The exhibition becomes a mangrove: a space of resistance, of intertwined narratives, of shifting memories. One makes their way through it by accepting instability, by moving backward and forward at once. We all become investigators, collecting clues scattered by counter-narratives and sharing our own forms of knowledge. Thus, it is not to be approached as a linear route, but as a crossing. Our bodies are constantly called upon: to pass through, to circumvent, to stop, to turn back, to accept becoming lost.

The works gathered here do not align in a single line; they respond to one another through echoes and resonances. Vegetation, roots, doors, textiles, voices, fragmented images compose an uncertain cartography made of thresholds and passages. As our bodies move through the space, they shift from abundance to fluidity, traversing narratives marked at times by historical violence and at others by gestures of care, repair, and reclamation. The exhibition sometimes asks us to slow down, to adjust our gaze, to listen more attentively to our own sensations. It requires active attention, as well as an acceptance of the discomfort and unease certain subjects may provoke.

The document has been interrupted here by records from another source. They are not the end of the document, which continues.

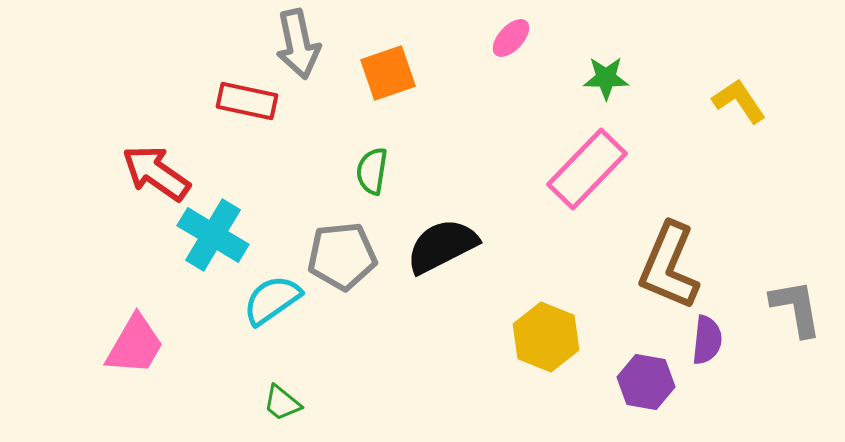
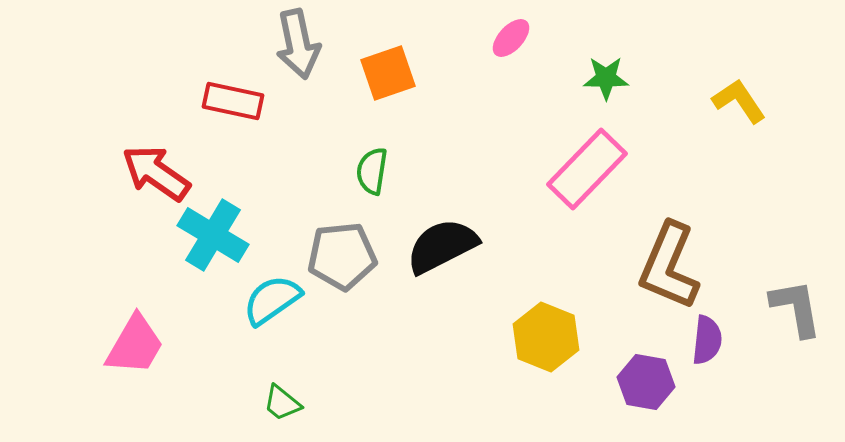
red rectangle: moved 14 px left
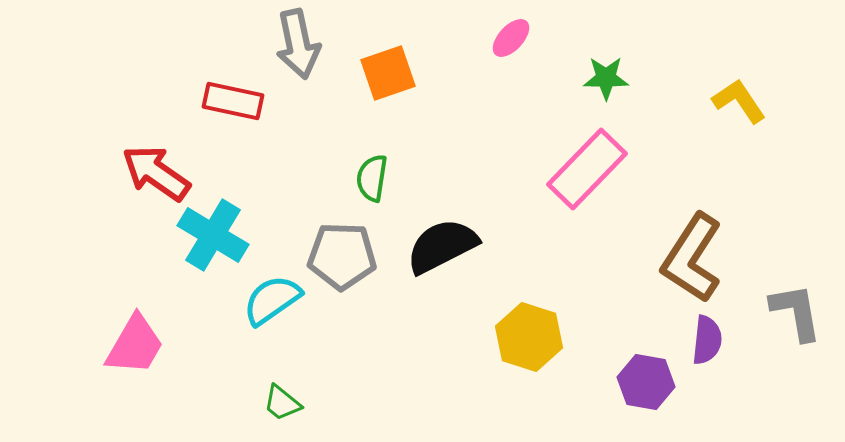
green semicircle: moved 7 px down
gray pentagon: rotated 8 degrees clockwise
brown L-shape: moved 23 px right, 8 px up; rotated 10 degrees clockwise
gray L-shape: moved 4 px down
yellow hexagon: moved 17 px left; rotated 4 degrees counterclockwise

The exhibition does not seek to produce a closed discourse, but to open a space where relations can form, where temporary, fragile, and necessary communities may emerge. Our voices, our writings, our knowledges nourish one another. As in the mangrove, trajectories intersect and hierarchies collapse.

Sometimes Going Back and Moving Forward Become One. Upon leaving the exhibition, a part of it remains within us; persistent images, resonant voices, and unresolved questions accompany us. The mangrove continues to expand within us, reminding us that other ways of inhabiting the world exist in the interstices, in detours, and in the relations we weave together.